NAIROBI – The Kenya shilling is set to hit the much-anticipated 90.20 mark against the dollar today, a development that could prompt the Central Bank of Kenya to act. Initially, analysts had projected that the regulator would enter the market when the local currency hits the 90-mark.

“It reached the lowest mark in three years against the Dollar yesterday. But now the interbank rate stands at 90.10. This means that we are 10 cents away from the CBK’s intervention,” said Gerald Muniu, a dealer at the Guardian Bank.

Yesterday, the shilling closed at 89.95/90.05 to the dollar against Monday’s close of 89.75/85, having hit an intra-day low of 90.00/90.10. This year alone, the currency has weakened by about four per cent due to the drop in inflows from tourism and tea exports caused by a global oversupply.

“The shilling may weaken further unless the central Bank intervenes,” a trader at African Corporation Bank said. On Tuesday, CBK sought to mop up Sh10 billion in excess liquidity. On Monday, it had sought to mop up Sh20 billion.
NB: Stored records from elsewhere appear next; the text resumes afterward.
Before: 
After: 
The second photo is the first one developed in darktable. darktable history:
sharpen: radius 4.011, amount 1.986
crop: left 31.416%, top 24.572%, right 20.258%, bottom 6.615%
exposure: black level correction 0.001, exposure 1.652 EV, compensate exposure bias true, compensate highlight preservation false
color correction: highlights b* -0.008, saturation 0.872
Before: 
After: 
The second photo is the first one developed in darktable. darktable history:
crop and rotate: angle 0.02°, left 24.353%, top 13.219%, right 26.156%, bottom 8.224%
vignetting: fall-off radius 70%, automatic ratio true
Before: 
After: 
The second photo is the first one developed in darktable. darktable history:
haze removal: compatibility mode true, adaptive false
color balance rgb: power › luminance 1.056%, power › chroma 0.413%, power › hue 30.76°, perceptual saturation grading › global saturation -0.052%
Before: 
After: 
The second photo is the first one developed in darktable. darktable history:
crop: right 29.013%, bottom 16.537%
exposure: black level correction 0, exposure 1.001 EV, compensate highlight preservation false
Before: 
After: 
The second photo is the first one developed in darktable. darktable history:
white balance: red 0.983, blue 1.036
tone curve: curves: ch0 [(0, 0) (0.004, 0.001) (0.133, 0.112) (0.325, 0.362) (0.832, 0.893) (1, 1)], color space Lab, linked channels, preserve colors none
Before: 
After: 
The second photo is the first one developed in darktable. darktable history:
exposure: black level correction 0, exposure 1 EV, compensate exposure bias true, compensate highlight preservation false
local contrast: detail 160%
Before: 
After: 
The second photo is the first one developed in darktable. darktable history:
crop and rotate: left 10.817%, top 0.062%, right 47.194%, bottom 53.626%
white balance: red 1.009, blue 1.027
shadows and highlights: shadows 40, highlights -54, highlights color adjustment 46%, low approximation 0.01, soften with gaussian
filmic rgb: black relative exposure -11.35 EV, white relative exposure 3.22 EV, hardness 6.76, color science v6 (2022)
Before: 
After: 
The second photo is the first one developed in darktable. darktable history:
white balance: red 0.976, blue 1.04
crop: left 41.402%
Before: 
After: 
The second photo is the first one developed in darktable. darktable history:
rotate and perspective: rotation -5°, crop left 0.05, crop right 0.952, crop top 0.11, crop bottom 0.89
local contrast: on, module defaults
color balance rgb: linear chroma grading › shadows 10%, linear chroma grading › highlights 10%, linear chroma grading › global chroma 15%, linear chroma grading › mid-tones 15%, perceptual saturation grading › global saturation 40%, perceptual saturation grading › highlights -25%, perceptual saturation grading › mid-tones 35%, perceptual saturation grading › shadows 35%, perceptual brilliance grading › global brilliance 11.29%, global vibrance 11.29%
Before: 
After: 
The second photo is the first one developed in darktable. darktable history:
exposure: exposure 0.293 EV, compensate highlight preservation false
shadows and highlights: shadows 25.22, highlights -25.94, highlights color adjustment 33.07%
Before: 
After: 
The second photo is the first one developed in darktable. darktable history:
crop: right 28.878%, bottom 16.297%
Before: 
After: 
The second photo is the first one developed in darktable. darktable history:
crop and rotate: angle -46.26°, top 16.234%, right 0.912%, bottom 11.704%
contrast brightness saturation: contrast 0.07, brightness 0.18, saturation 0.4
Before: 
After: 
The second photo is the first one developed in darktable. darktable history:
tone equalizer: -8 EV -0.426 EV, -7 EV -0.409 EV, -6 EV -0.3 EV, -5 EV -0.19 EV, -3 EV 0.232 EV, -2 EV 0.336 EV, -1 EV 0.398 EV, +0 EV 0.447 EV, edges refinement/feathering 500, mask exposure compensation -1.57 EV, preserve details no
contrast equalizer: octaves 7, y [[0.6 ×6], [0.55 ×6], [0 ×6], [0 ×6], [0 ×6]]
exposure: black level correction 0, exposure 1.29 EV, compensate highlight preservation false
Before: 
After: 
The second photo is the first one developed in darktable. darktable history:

Economic analysts say the fluctuating of the shilling is already impacting negatively on the economy, as imports are increasingly turning out to be more expensive. This could decrease Kenya’s trade deficit over time. Secondly, a weak shilling will naturally impact negatively on capital flows as foreign capital tends to flow into countries that have relatively stable currencies.